Exercise brief: Would you please print the data a second time, exactly as it stands?

━━━━━━━━━━

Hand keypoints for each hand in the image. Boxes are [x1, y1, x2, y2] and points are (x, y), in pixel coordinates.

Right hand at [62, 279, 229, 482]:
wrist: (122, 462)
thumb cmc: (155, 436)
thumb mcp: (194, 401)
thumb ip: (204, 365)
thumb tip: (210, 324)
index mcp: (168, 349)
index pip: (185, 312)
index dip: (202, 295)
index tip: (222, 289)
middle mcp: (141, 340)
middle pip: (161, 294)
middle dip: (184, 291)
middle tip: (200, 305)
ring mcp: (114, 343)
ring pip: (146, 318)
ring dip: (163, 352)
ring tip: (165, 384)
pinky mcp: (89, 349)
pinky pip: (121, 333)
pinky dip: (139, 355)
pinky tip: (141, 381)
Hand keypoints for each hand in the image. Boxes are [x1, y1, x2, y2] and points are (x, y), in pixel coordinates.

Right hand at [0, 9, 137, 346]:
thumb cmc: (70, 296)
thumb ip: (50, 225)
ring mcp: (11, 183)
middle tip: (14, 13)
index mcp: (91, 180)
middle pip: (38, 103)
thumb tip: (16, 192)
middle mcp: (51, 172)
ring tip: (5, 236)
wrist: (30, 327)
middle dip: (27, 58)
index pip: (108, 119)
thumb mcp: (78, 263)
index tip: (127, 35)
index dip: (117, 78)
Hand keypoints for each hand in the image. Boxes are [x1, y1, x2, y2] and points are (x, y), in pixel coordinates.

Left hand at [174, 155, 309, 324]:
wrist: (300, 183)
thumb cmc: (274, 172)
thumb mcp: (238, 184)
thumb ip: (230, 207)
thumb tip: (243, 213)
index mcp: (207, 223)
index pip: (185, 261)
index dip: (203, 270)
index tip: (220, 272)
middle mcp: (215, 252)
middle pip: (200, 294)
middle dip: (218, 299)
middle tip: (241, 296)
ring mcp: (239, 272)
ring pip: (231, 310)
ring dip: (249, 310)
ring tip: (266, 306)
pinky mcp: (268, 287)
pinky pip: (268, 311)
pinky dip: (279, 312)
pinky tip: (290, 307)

━━━━━━━━━━

Output of the task:
Hand keypoints for each hand in the image. Boxes are [x1, y1, x2, y2] and points are (x, y), in pixel coordinates.

Right hand at [62, 279, 229, 482]:
wrist: (122, 462)
thumb cmc: (155, 436)
thumb mcp: (194, 401)
thumb ip: (204, 365)
thumb tip: (210, 324)
index mcp: (168, 349)
index pip: (185, 312)
index dip: (202, 295)
index tip: (222, 289)
middle mcp: (141, 340)
middle pip: (161, 294)
middle dip: (184, 291)
middle tip: (200, 305)
ring mcp: (114, 343)
ring pip: (146, 318)
ring dip: (163, 352)
ring tip: (165, 384)
pinky mcp: (89, 349)
pinky pip: (121, 333)
pinky dip: (139, 355)
pinky tip: (141, 381)
Hand keypoints for each hand in the image. Boxes are [x1, y1, x2, y2] and points are (x, y), in pixel coordinates.

Right hand at [0, 9, 137, 346]:
thumb cmc: (70, 296)
thumb ip: (50, 225)
ring mcp: (11, 183)
middle tip: (14, 13)
index mcp: (91, 180)
middle pip: (38, 103)
thumb tip: (16, 192)
middle mcp: (51, 172)
ring tip: (5, 236)
wrist: (30, 327)
middle dip: (27, 58)
index pip: (108, 119)
thumb mcp: (78, 263)
index tip: (127, 35)
index dip: (117, 78)
Hand keypoints for each hand in the image. Boxes are [x1, y1, x2, y2] and points are (x, y), in pixel coordinates.

Left hand at [174, 155, 309, 324]:
wrist: (300, 183)
thumb cmc: (274, 172)
thumb mcp: (238, 184)
thumb ip: (230, 207)
thumb tip: (243, 213)
index mcp: (207, 223)
index pip: (185, 261)
index dip: (203, 270)
index tip: (220, 272)
middle mcp: (215, 252)
middle pip: (200, 294)
middle dip: (218, 299)
middle tip: (241, 296)
ring mcp: (239, 272)
ring pip: (231, 310)
ring dip: (249, 310)
ring tip: (266, 306)
pinky mcp: (268, 287)
pinky pip: (268, 311)
pinky dip: (279, 312)
pinky tip: (290, 307)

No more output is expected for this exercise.